# REQUIRED ACTION A
Edit the part of the records that opens with the line containing "نرم‌افزارهای شهرسازی" and closes with the line containing "انجام پروژه SPSS", replacing "سفارش" with "ثبت" and leaving everything else unchanged. Return only those lines.

The best black/death record I never hear anyone talk about is the first Necrophobic album The Nocturnal Silence. So classic and unheard in the US for some reason.
― Nate Carson, Thursday, 24 January 2008 22:36 (sixteen years ago) link
either old age or wisdom (depending on how you feel about the original position) got to me and now I buy whatever I want to listen to whether its politics are odious or not. guess it's time to catch up on grand belial's key.
― J0hn D., Thursday, 24 January 2008 23:24 (sixteen years ago) link
I don't really know which bands have right-wing politics and which don't TBH, apart from obviously Burzum. I know Varg was working with Darkthrone on some of their stuff, which I guess means they're probably dodgy and I've bought albums by them. It doesn't really affect whether I like the music but I would think twice about paying money directly to bands if I knew they were nazis/racists/etc. I usually buy black metal stuff second hand anyway which kind of circumvents that issue!

(Records from a data collection)
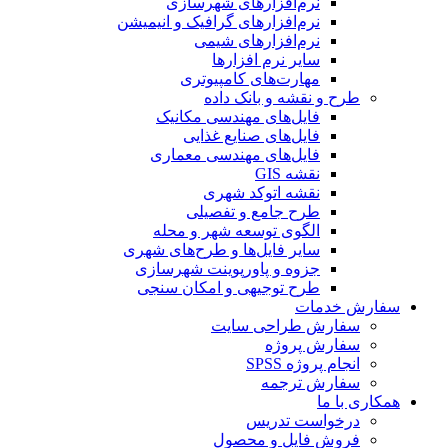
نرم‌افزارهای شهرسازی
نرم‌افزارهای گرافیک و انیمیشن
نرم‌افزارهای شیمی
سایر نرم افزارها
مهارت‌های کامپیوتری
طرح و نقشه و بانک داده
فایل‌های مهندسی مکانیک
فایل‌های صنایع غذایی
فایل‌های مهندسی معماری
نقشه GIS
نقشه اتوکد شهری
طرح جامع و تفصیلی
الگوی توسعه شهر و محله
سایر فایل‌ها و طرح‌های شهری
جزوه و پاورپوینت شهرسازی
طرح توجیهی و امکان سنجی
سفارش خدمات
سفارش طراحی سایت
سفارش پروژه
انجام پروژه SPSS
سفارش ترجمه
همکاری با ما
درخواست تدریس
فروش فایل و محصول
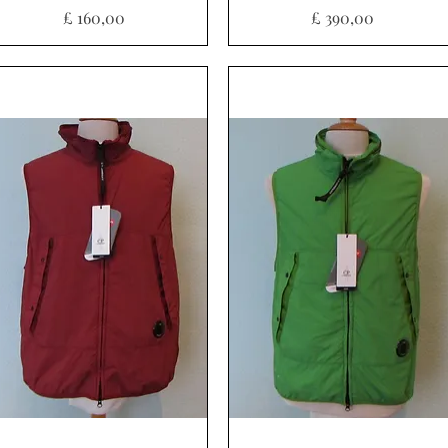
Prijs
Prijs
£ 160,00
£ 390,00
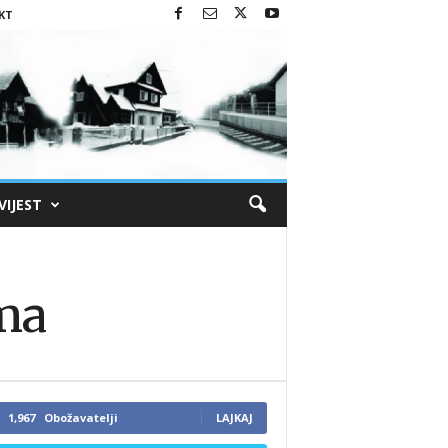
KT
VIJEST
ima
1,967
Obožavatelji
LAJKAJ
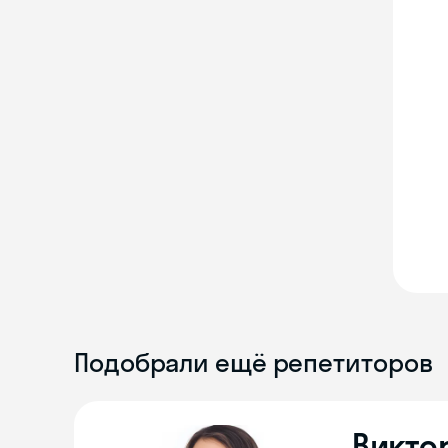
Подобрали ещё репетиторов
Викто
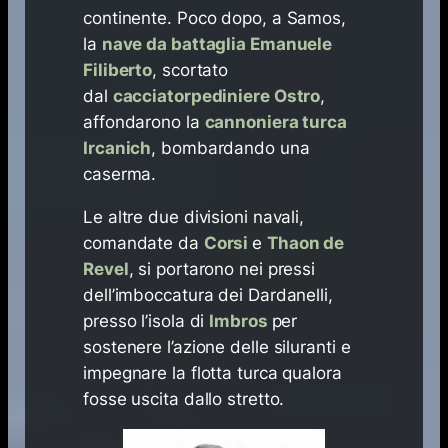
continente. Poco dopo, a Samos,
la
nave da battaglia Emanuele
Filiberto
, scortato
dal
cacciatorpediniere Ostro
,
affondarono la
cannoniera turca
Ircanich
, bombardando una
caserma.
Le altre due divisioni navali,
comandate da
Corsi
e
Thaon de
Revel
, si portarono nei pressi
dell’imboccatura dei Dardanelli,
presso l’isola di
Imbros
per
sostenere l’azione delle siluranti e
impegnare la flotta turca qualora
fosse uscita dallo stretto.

* * *

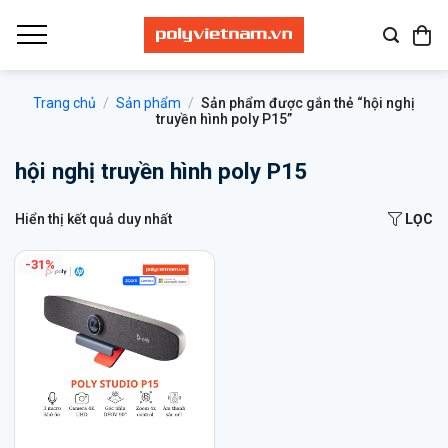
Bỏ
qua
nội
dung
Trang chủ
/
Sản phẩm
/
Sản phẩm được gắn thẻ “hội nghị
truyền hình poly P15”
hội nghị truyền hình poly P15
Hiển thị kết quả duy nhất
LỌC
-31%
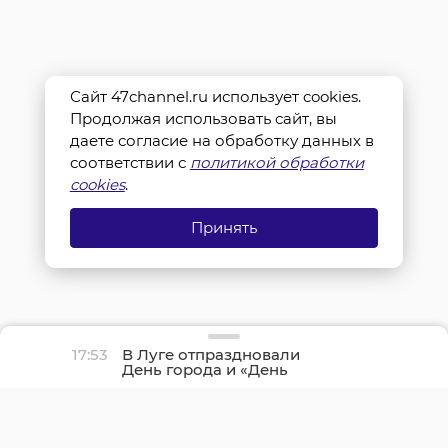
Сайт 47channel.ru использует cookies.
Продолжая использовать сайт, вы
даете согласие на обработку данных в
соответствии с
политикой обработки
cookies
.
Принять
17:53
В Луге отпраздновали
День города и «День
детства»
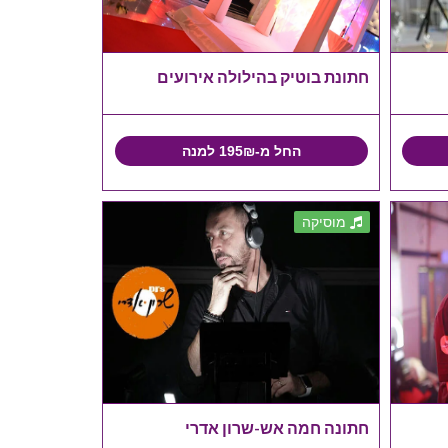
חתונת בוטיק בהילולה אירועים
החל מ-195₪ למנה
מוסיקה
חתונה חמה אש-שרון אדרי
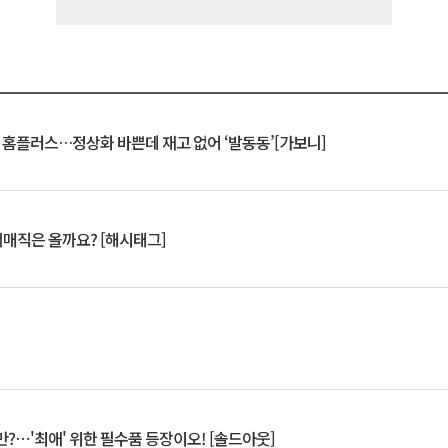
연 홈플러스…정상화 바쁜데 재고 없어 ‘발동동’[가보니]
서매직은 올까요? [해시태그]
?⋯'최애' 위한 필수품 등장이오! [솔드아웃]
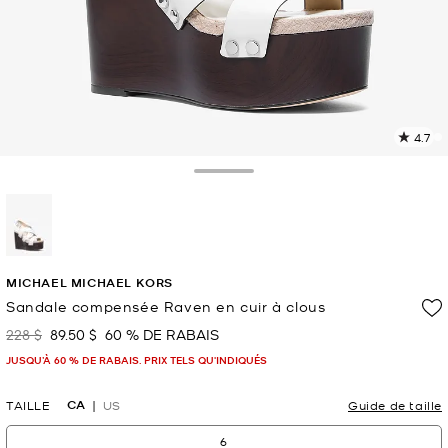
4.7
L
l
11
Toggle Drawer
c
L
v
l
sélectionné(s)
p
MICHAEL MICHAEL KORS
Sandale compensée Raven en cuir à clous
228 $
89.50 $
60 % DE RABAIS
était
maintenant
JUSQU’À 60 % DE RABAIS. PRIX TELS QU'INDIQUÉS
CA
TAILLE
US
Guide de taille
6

# REQUIRED ACTION B
Transcribe the part of the black metal discussion that opens with the words containing "The best black/death" and closes with "grand belial's key.".

# ANSWER SPACE A
نرم‌افزارهای شهرسازی
نرم‌افزارهای گرافیک و انیمیشن
نرم‌افزارهای شیمی
سایر نرم افزارها
مهارت‌های کامپیوتری
طرح و نقشه و بانک داده
فایل‌های مهندسی مکانیک
فایل‌های صنایع غذایی
فایل‌های مهندسی معماری
نقشه GIS
نقشه اتوکد شهری
طرح جامع و تفصیلی
الگوی توسعه شهر و محله
سایر فایل‌ها و طرح‌های شهری
جزوه و پاورپوینت شهرسازی
طرح توجیهی و امکان سنجی
ثبت خدمات
ثبت طراحی سایت
ثبت پروژه
انجام پروژه SPSS

# ANSWER SPACE B
The best black/death record I never hear anyone talk about is the first Necrophobic album The Nocturnal Silence. So classic and unheard in the US for some reason.
― Nate Carson, Thursday, 24 January 2008 22:36 (sixteen years ago) link
either old age or wisdom (depending on how you feel about the original position) got to me and now I buy whatever I want to listen to whether its politics are odious or not. guess it's time to catch up on grand belial's key.